Posted on: October 19, 2011

I go back and forth about blogging. About what to blog, about how I feel about blogging it…

I don’t know how I feel about much lately. It is too busy. I am trying. Those same familiar feelings and fears keep toying with me. I am afraid I am only “playing’ okay, and I am not. At all.

 

I fear I’m not using my grace well. Perhaps it is broken that I need. Always. Perhaps that’s precisely where I should be. But I’m not even there.

I’m in a maze, a hamster wheel.

 

I want more. Same old story. I expect more. I feel more is expected.

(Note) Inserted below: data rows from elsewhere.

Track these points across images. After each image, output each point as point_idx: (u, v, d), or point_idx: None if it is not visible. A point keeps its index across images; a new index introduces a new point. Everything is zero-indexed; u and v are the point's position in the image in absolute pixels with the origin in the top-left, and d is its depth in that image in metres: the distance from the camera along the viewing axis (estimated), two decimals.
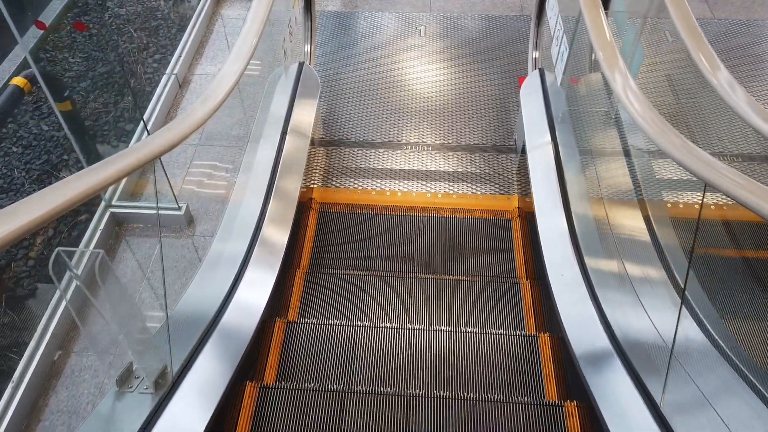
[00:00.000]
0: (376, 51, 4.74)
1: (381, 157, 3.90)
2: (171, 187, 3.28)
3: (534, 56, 4.06)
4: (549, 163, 3.26)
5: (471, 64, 4.61)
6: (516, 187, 3.72)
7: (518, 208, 3.60)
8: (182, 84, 4.45)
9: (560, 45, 3.30)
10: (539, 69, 3.78)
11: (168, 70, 4.38)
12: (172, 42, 4.98)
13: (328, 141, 4.03)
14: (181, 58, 4.48)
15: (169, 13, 5.34)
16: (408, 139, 4.03)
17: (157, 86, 4.33)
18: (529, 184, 3.34)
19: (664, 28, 4.36)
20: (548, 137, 3.35)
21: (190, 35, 4.71)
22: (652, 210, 2.86)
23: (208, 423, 1.90)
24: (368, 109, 4.25)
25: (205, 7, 4.98)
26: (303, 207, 3.49)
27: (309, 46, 4.11)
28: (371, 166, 3.85)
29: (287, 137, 3.36)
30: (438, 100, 4.31)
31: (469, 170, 3.82)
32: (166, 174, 3.33)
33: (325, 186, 3.75)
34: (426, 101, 4.29)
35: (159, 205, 3.36)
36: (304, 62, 3.82)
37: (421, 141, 4.02)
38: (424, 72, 4.55)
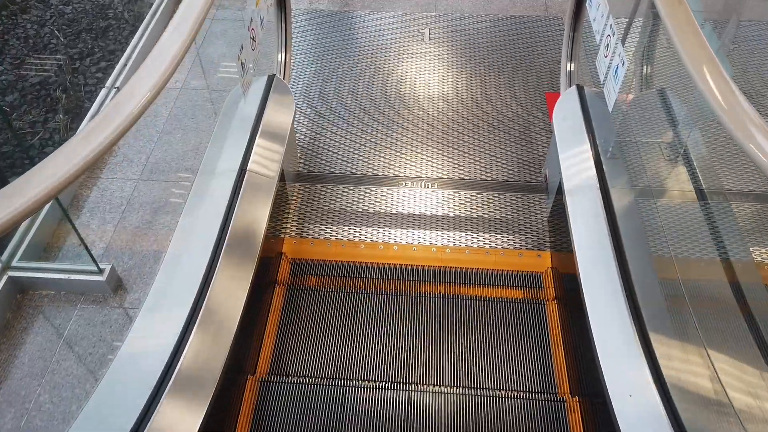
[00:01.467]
0: (371, 60, 3.96)
1: (373, 197, 3.11)
2: (83, 241, 2.49)
3: (568, 68, 3.27)
4: (596, 215, 2.48)
5: (485, 76, 3.83)
6: (548, 238, 2.93)
7: (552, 268, 2.81)
8: None
9: (613, 55, 2.51)
10: (577, 86, 2.99)
11: (109, 82, 3.60)
12: (122, 47, 4.20)
13: (307, 175, 3.24)
14: (127, 67, 3.70)
15: (122, 12, 4.57)
16: (408, 173, 3.24)
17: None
18: (567, 237, 2.56)
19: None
20: (594, 177, 2.56)
21: (140, 39, 3.93)
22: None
23: None
24: (359, 134, 3.46)
25: (163, 4, 4.20)
26: (268, 267, 2.69)
27: (283, 54, 3.32)
28: (361, 209, 3.06)
29: (246, 175, 2.58)
30: (446, 122, 3.52)
31: (486, 215, 3.03)
32: (70, 221, 2.54)
33: (301, 236, 2.96)
34: (431, 125, 3.50)
35: (72, 267, 2.56)
36: (274, 75, 3.03)
37: (424, 175, 3.23)
38: (428, 86, 3.76)
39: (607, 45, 2.59)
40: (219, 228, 2.35)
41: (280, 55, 3.33)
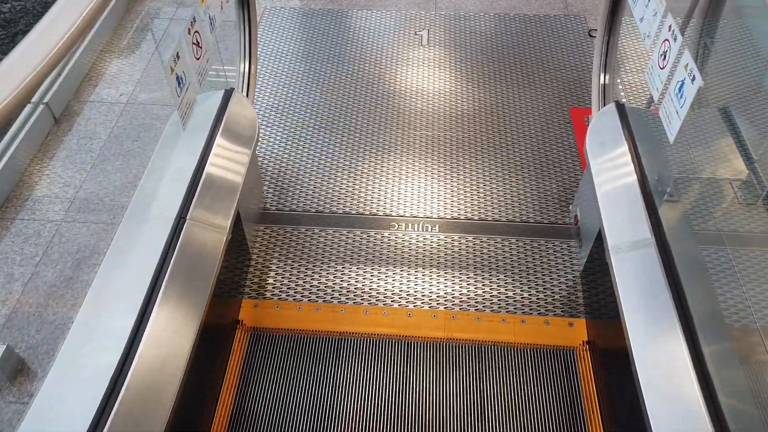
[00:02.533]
0: (358, 68, 3.35)
1: (358, 244, 2.50)
2: None
3: (602, 81, 2.66)
4: (654, 280, 1.88)
5: (495, 88, 3.22)
6: (582, 300, 2.32)
7: (588, 342, 2.20)
8: (60, 117, 3.04)
9: (675, 67, 1.92)
10: (616, 104, 2.39)
11: (35, 97, 2.98)
12: None
13: (275, 215, 2.62)
14: (61, 78, 3.09)
15: None
16: (402, 212, 2.63)
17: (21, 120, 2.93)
18: (610, 300, 1.98)
19: None
20: (647, 229, 1.97)
21: (81, 42, 3.32)
22: None
23: None
24: (342, 161, 2.85)
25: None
26: (218, 343, 2.08)
27: (245, 64, 2.71)
28: (342, 260, 2.45)
29: (187, 224, 1.98)
30: (448, 147, 2.91)
31: (501, 267, 2.42)
32: None
33: (264, 296, 2.34)
34: (430, 149, 2.89)
35: None
36: (233, 91, 2.43)
37: (422, 215, 2.62)
38: (426, 101, 3.15)
39: (665, 53, 1.99)
40: (146, 292, 1.76)
41: (241, 65, 2.71)
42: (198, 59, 2.12)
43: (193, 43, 2.10)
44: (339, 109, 3.10)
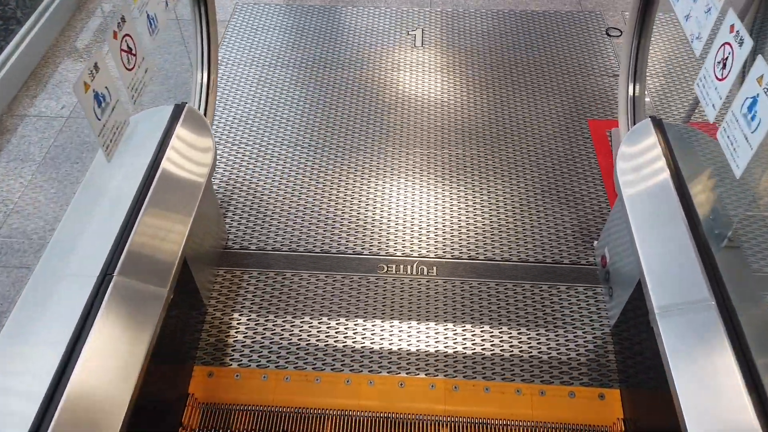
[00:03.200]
0: (341, 75, 2.93)
1: (338, 292, 2.08)
2: None
3: (630, 92, 2.25)
4: (718, 352, 1.48)
5: (498, 98, 2.80)
6: (616, 365, 1.90)
7: (624, 420, 1.79)
8: None
9: (732, 75, 1.53)
10: (652, 120, 1.98)
11: None
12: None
13: (237, 255, 2.20)
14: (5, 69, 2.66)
15: (15, 11, 3.52)
16: (392, 251, 2.21)
17: None
18: (653, 368, 1.58)
19: None
20: (704, 285, 1.57)
21: (19, 45, 2.88)
22: None
23: None
24: (318, 189, 2.42)
25: (54, 5, 3.14)
26: (160, 419, 1.66)
27: (202, 73, 2.29)
28: (318, 312, 2.03)
29: (114, 282, 1.58)
30: (444, 171, 2.49)
31: (511, 320, 2.00)
32: None
33: (221, 363, 1.92)
34: (423, 175, 2.47)
35: None
36: (185, 106, 2.02)
37: (416, 255, 2.20)
38: (419, 114, 2.73)
39: (723, 60, 1.58)
40: (53, 374, 1.36)
41: (198, 74, 2.28)
42: (130, 70, 1.70)
43: (123, 50, 1.68)
44: (318, 125, 2.68)
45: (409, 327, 1.98)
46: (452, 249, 2.20)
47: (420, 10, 3.31)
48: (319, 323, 1.99)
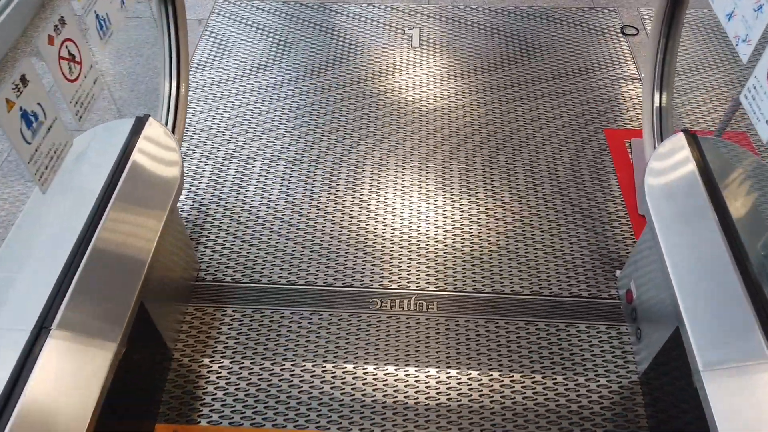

I want to meet it, to rise and meet it – all that is before me. But how? Where do I carve this all out? There is so much. Tangible and intangible.

I want to know.

I wait.

Perhaps, I sleep.

It is necessary. But is it too much? Too little? Why do I only have questions? so, so many questions.

Forgive me. I am perhaps a bigger mess than I’ve been leading one to be.

1 Response to "why do i only have questions?"

I like to think of you in more a maze than a hamster wheel. A maze has a path. It has choices – left, right, straight – and things are new at every turn. A hamster wheel is continuous, never changes, and has no end other than to get off.

You’re writing – and the thoughts that provoke it – are anything but that.

I hope you’ll stay in the maze a while. And write about it.